San Francisco-born artist Lawrence Calcagno spent the first part of his life on a ranch near Big Sur, California, teaching himself to paint from his own observations of the California landscape. Calcagno remained largely self-taught until after World War II, when he began to study painting under the G.I. Bill with the artist Clyfford Still, whose saturated palette and thick-textured linear style remained influences on Calcagno’s work throughout his career.
Calcagno went on to study at the California School of Fine Art in San Francisco from 1947-1950, as well as at the Academie de la Grande Chaumière in Paris from 1950-1951 and the Instituto d’Arte Statale in Florence from 1951-1952. Calcagno’s work was first shown at the Faccheti Gallery in Paris in 1952. He continued to work and study in Paris until 1955. During this time, Calcagno became acquainted with Martha Jackson, who mounted his first one-man at her New York gallery in 1955. Over the next several years, Calcagno served as artist-in-residence at the University of Alabama, the Albright School of the University of Buffalo, the University of Illinois, and the Honolulu Academy of Arts.
From 1959-1960, Calcagno taught at New York University and showed his work at exhibitions in places as diverse as Lima, Peru, Mexico City, London, and Copenhagen.

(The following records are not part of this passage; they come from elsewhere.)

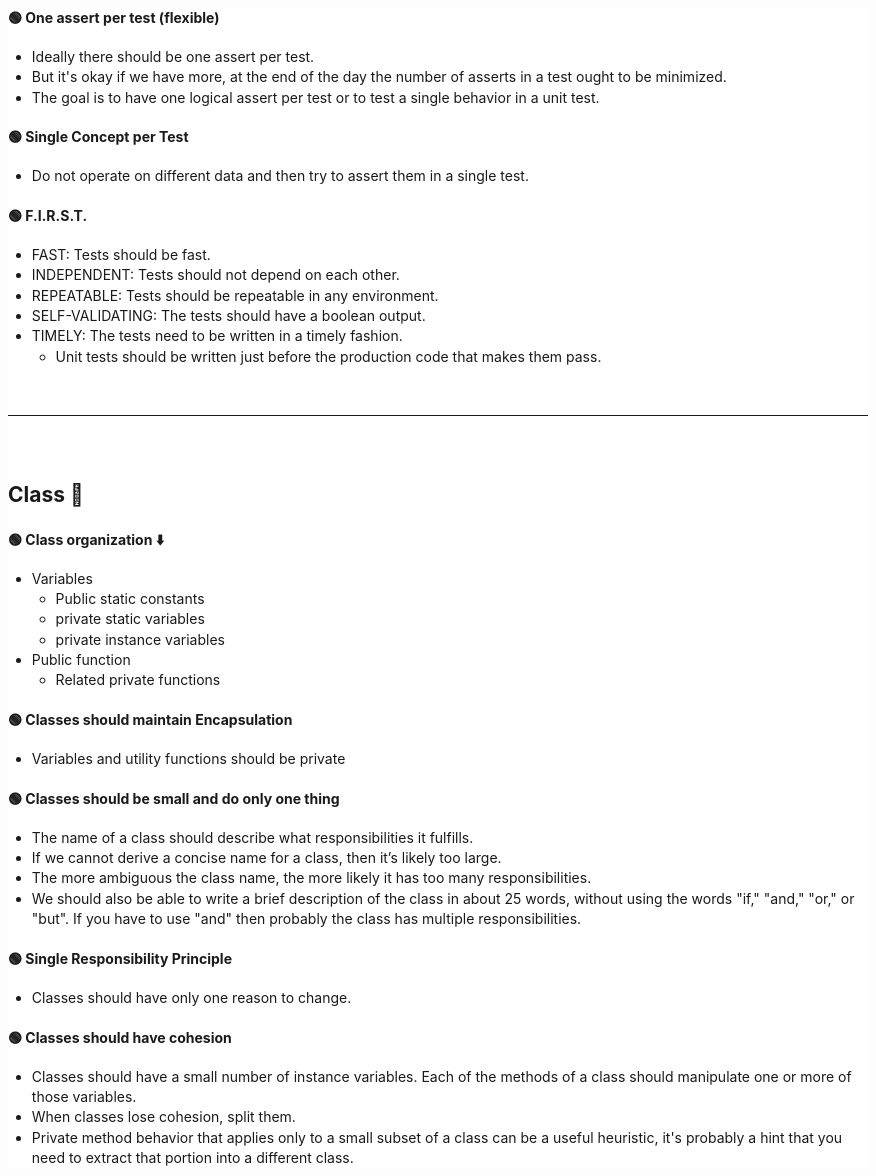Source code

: #### 🟢 **One assert per test (flexible)**

- Ideally there should be one assert per test.
- But it's okay if we have more, at the end of the day the number of asserts in a test ought to be minimized.
- The goal is to have one logical assert per test or to test a single behavior in a unit test.

#### 🟢 **Single Concept per Test**

- Do not operate on different data and then try to assert them in a single test.

#### 🟢 **F.I.R.S.T.**

- FAST: Tests should be fast.
- INDEPENDENT: Tests should not depend on each other.
- REPEATABLE: Tests should be repeatable in any environment.
- SELF-VALIDATING: The tests should have a boolean output.
- TIMELY: The tests need to be written in a timely fashion.
  - Unit tests should be written just before the production code that makes them pass.

<br/>
<hr>
<br/>

## Class :school_satchel:

#### 🟢 **Class organization** :arrow_down:

- Variables
  - Public static constants
  - private static variables
  - private instance variables
- Public function
  - Related private functions

#### 🟢 **Classes should maintain Encapsulation**

- Variables and utility functions should be private

#### 🟢 **Classes should be small and do only one thing**
- The name of a class should describe what responsibilities it fulfills.
- If we cannot derive a concise name for a class, then it’s likely too large.
- The more ambiguous the class name, the more likely it has too many responsibilities.
- We should also be able to write a brief description of the class in about 25 words, without using the words "if," "and," "or," or "but". If you have to use "and" then probably the class has multiple responsibilities.

#### 🟢 **Single Responsibility Principle**

- Classes should have only one reason to change.

#### 🟢 **Classes should have cohesion**

- Classes should have a small number of instance variables. Each of the methods of a class should manipulate one or more of those variables.
- When classes lose cohesion, split them.
- Private method behavior that applies only to a small subset of a class can be a useful heuristic, it's probably a hint that you need to extract that portion into a different class.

In 1965, he was awarded a Ford Foundation grant. He was also named the visiting Andrew Mellon Chair of Painting at Carnegie-Mellon University, and was also awarded fellowships by the Yaddo Foundation of Saratoga Springs, New York, the MacDowell Colony of Peterborough, New Hampshire, and the Wurlitzer Foundation in Taos, New Mexico.
Calcagno’s work was also shown in a circulating exhibition by the Smithsonian from 1973-1975, in a touring retrospective by the Mitchell Museum in Mount Vernon, Illinois in 1982, and at solo exhibitions at the Harwood Foundation Museum of Taos and the Anita Shapolsky Gallery in New York in 1987. In 1989, he was awarded a major grant from the National Endowment for the Arts. His work is included in the public collections of several museums, including the Museum of Fine Arts, Boston; National Gallery of Art, Washington, D.C.; Oakland Museum, Oakland, CA; San Francisco Museum of Modern Art; Smithsonian American Art Museum, Washington, D.C.